У мамы глаза словно бездны – и все проницают.

– Я очень устала. – Я вижу. Достать шоколадку?..

А вечер просунулся в щелку оконную, дует

Осенней прохладой, сложив по-утиному губы.

Две женщины молча пьют чай на полуночной кухне,

Ломают себе по кирпичику от шоколадки,

Хрустя серебристой фольгою.

18 августа 2006 года.

LAST SUMMER EVENING

Друг друговы вотчины – с реками и лесами,

Долинами, взгорьями, взлетными полосами;

Давай будем без туристов, а только сами.

Давай будто растворили нас, погребли

В биноклевой мгле.

Друг друговы корабли.

Бросаться навстречу с визгом, большими псами,

Срастаться дверьми, широтами, адресами,

Тереться носами,

Тросами,

Парусами,

Я буду губами смугло, когда слаба,

Тебя целовать слегка в горизонтик лба

Между кожей и волосами.

В какой-нибудь самой крошечной из кают,

Я буду день изо дня наводить уют,

И мы будем слушать чаечек, что снуют

Вдоль палубы, и сирен, что из вод поют.

Чтоб ветер трепал нам челки и флаги рвал,

Ты будешь вести, а я отнимать штурвал,

А на берегу салют чтоб и карнавал.

Чтоб что-то брать оптом, что-то – на абордаж,

Чтоб нам больше двадцати ни за что не дашь,

А соль проедает руки до мяса аж.

Чтоб профилем в синь, а курсом на юго-юг,

Чтоб если поодиночке – то всем каюк,

Чтоб двое форева янг, расторопных юнг,

И каждый задира, бес, баловник небес,

На шее зубец

Акулий, но можно без,

И каждый влюбленный, злой, молодой балбес.
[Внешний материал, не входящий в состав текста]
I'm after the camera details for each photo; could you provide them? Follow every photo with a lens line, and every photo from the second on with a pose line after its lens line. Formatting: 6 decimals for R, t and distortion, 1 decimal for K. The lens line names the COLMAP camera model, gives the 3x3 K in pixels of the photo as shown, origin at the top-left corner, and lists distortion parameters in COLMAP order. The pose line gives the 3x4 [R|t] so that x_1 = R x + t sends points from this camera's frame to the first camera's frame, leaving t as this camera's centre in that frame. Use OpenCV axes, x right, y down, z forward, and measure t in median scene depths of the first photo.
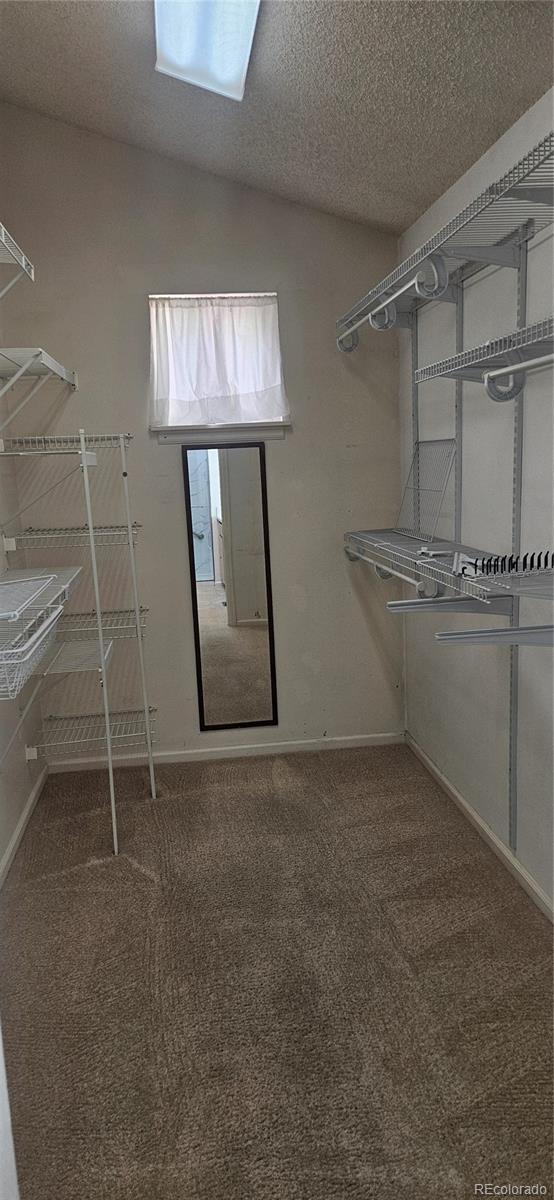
lens RADIAL K [[800.5, 0, 273.3], [0, 800.5, 600.1], [0, 0, 1]] dist [0.062735, -0.019224]
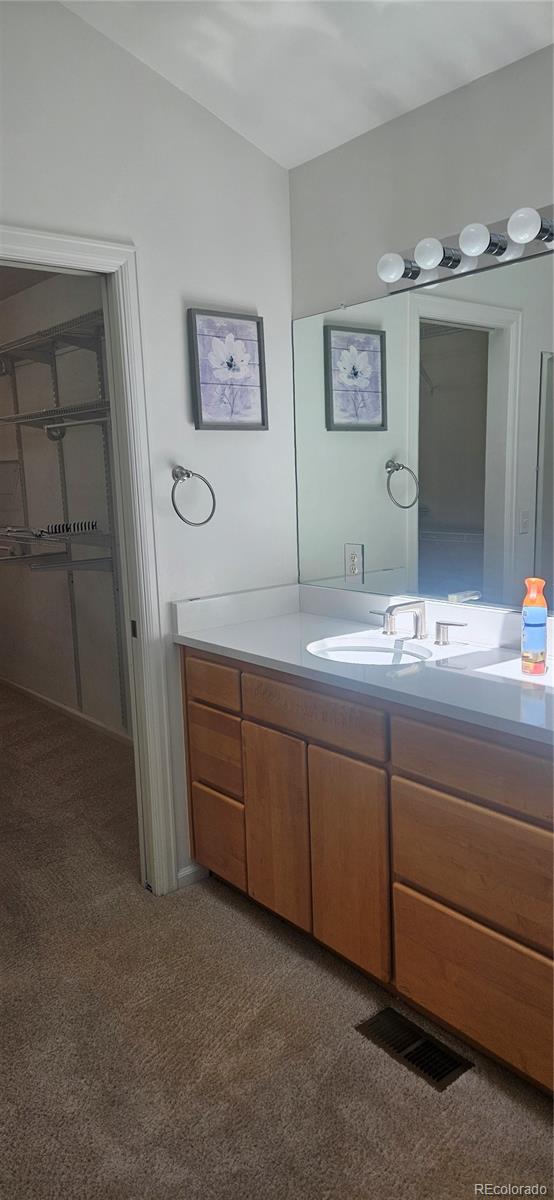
lens RADIAL K [[800.5, 0, 280.8], [0, 800.5, 611.0], [0, 0, 1]] dist [0.062735, -0.019224]
pose [[0.837050, -0.084518, 0.540559, -0.255175], [0.096279, 0.995333, 0.006537, 0.150253], [-0.538589, 0.046573, 0.841281, -0.672303]]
В подзорной трубе пунктиром, едва-едва -

Друг друговы острова.

А Бог будет старый боцман, гроза морей,

Дубленый, литой, в наколках из якорей,

Молчащий красноречиво, как Билл Мюррей,

Устроенный, как герой.

Мы будем ему отрадой, такой игрой

Дельфинов или китят, где-то у кормы.

И кроме воды и тьмы нет другой тюрьмы.

И нету местоимения, кроме «мы».

И, трюмы заполнив хохотом, серебром

Дождливым московским – всяким таким добром,

Устанем, причалим, сядем к ребру ребром

И станем тянуть сентябрь как темный ром,

И тихо теплеть нутром.

И Лунья ладонь ощупает нас, строга -

Друг друговы берега.

И вечер перченым будет, как суп харчо.

Таким, чтоб в ресницах колко и горячо.